Flagged tension: MAKER claims MDAPs can scale to organization-level problems, but voooooogel predicts stronger models will dissolve fixed multi-agent architectures. Resolution may be that MAKER-style voting is structural (error correction that survives model improvement) while role-based hierarchies are not.

Extractable Value

  1. The O(s ln s) scaling law for voted micro-steps: Formal proof that cost grows log-linearly with task length under maximal decomposition, compared to exponentially without it. This is a concrete quantitative argument for decomposition that our oracle-strength-spectrum note currently lacks. [quick-win]

  2. Red-flagging as predictability hardening: The insight that overly long responses and format violations are correlated with errors, and that discarding them reduces correlated (not just independent) errors. This is a concrete mechanism for our reliability-dimensions framework — a specific hardening technique with empirical backing. [quick-win]

  3. Insights vs execution as oracle-strength categories: The paper's own distinction maps cleanly onto our oracle-strength-spectrum. Execution = hard oracle (deterministic correct answer exists), insights = soft oracle (open-ended, irreducible uncertainty). This vocabulary could sharpen the spectrum note. [quick-win]

  4. Multi-agent advantage as an empirical threshold: The paper demonstrates a concrete case where a multi-agent system solves something a single agent provably cannot (at any temperature or prompt). This "multi-agent advantage" concept (analogous to quantum advantage) is a useful frame we don't currently have. [just-a-reference]
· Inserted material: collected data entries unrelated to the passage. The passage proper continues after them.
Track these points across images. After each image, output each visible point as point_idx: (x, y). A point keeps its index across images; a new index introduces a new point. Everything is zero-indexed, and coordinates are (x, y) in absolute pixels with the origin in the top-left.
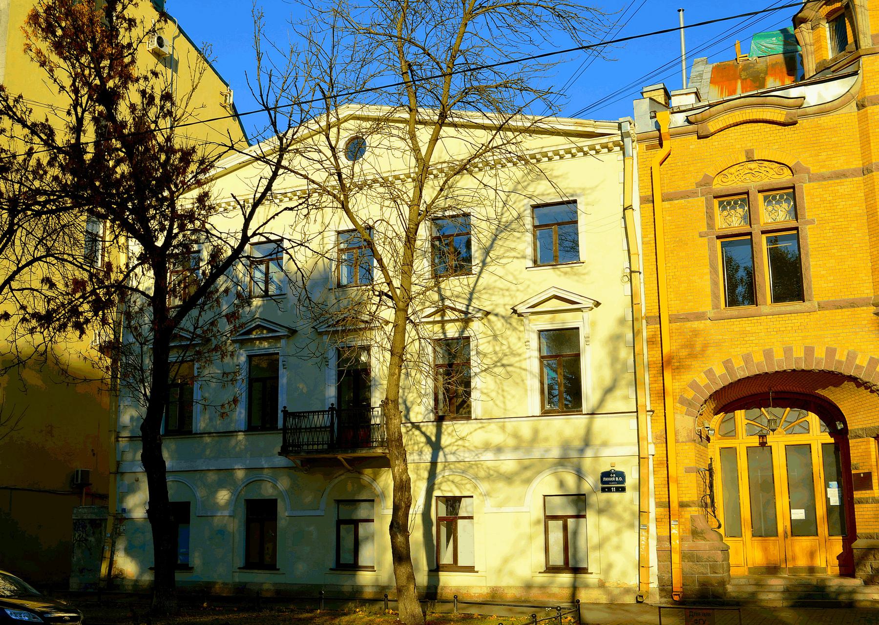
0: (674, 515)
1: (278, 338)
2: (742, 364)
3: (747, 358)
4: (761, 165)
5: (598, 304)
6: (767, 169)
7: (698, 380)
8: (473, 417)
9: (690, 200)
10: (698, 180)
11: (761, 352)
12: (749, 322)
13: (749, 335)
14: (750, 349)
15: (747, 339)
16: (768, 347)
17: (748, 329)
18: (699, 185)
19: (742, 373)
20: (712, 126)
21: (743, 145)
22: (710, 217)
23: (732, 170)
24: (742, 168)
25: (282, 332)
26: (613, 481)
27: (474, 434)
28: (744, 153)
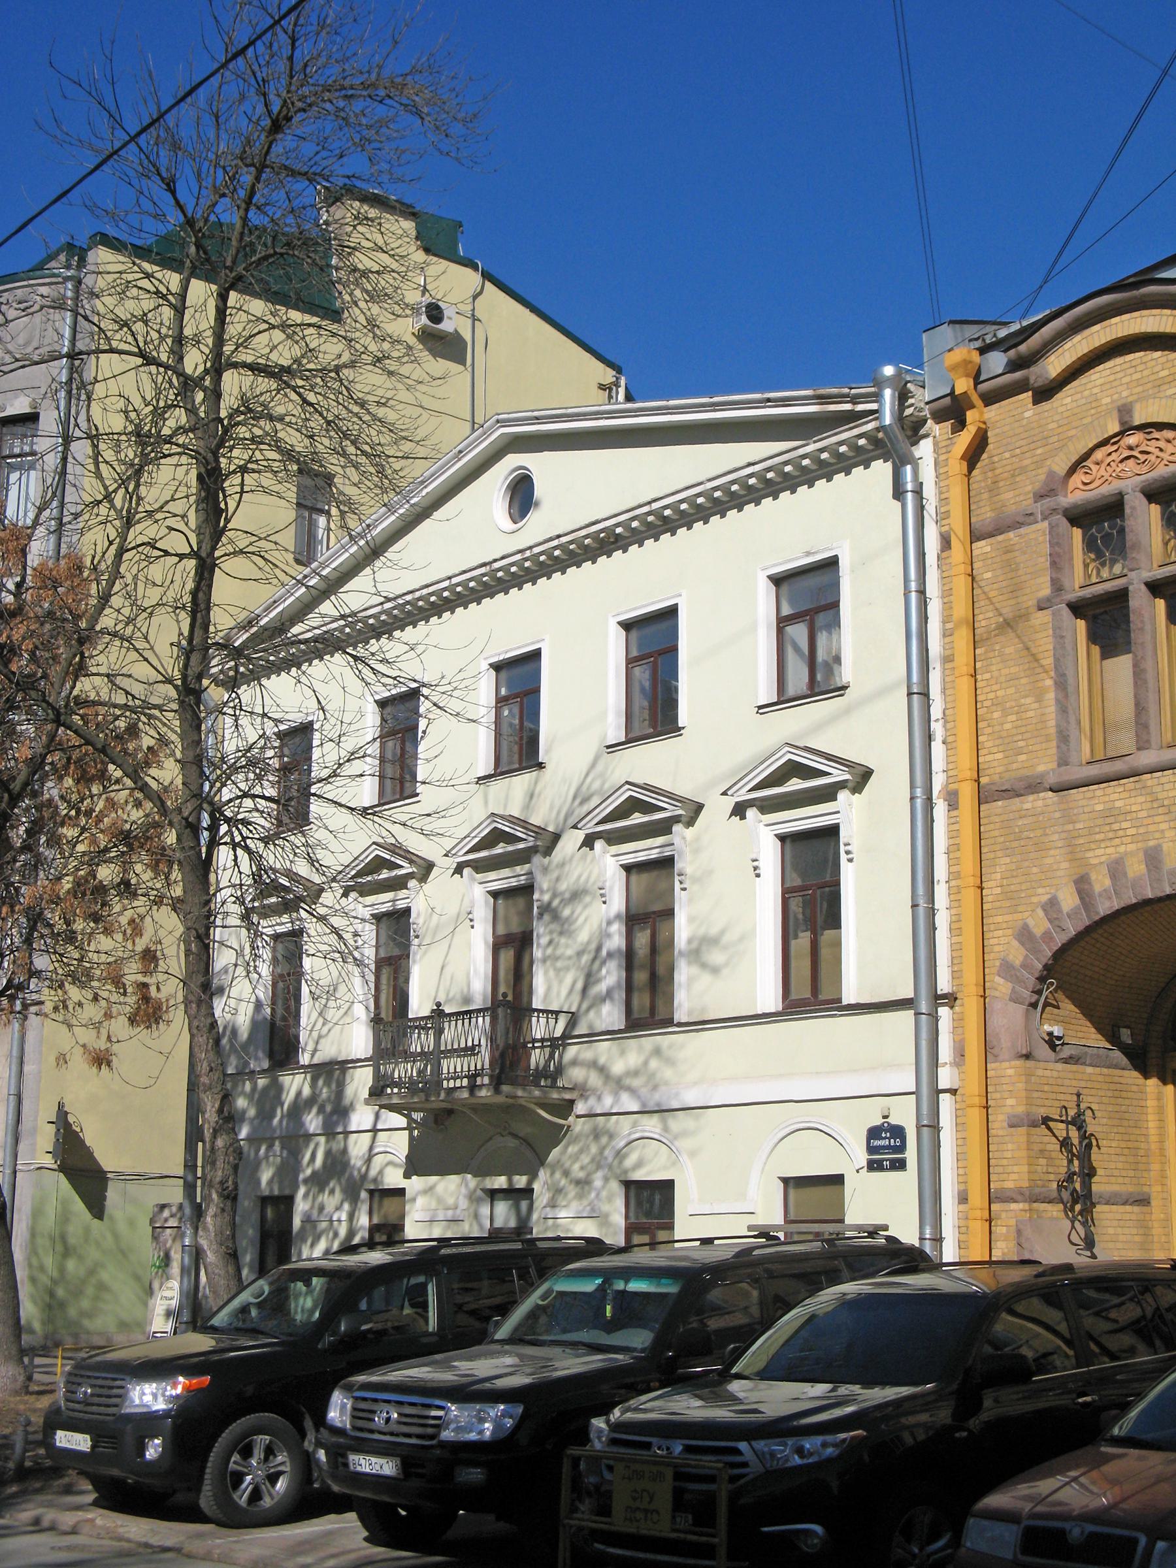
0: (390, 1137)
1: (828, 794)
2: (1107, 882)
3: (1116, 869)
4: (1149, 437)
5: (446, 855)
6: (1162, 444)
7: (1031, 923)
8: (680, 1016)
9: (1022, 531)
10: (1037, 486)
11: (1141, 855)
12: (1121, 789)
13: (1121, 818)
14: (1122, 849)
15: (1116, 826)
16: (1151, 843)
17: (1118, 804)
18: (1040, 496)
19: (1107, 904)
20: (1055, 364)
21: (1116, 397)
22: (1057, 562)
23: (1099, 454)
24: (1115, 447)
25: (838, 774)
26: (884, 1147)
27: (319, 1047)
28: (1115, 414)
  5. Microservices analogy for microagent architecture: The paper's nine-point parallel between microservices and microagents is a useful conceptual mapping for thinking about agent decomposition patterns. Relevant if we ever formalize our own agent decomposition principles. [just-a-reference]

  6. Small models suffice in the calculator regime: gpt-4.1-mini outperforms o3-mini on cost-effectiveness for execution tasks. This is empirical confirmation that reasoning models are overkill when the task is execution with hard oracles — directly relevant to our model selection for crystallised operations. [quick-win]

  7. The limits question: which tasks resist maximal decomposition? The paper explicitly flags this as the central open problem. Tasks requiring global coherence, creative leaps, or context that cannot be compressed into a single step may resist MDAP. This is where bitter-lesson-boundary thinking applies — and where our KB work on insights/judgment operates. [deep-dive]

Update kb/notes/oracle-strength-spectrum.md: add a section on "Architectural error correction and oracle strength" that captures the key insight — voting-based error correction (MAKER-style) is viable only when per-step oracle strength is sufficient (hard oracles). Reference the O(s ln s) scaling law and the insights/execution distinction as concrete evidence for the spectrum's practical implications. This sharpens the existing note from a conceptual taxonomy into one with quantitative teeth. The MAKER paper and reliability-dimensions note are the two sources to cite.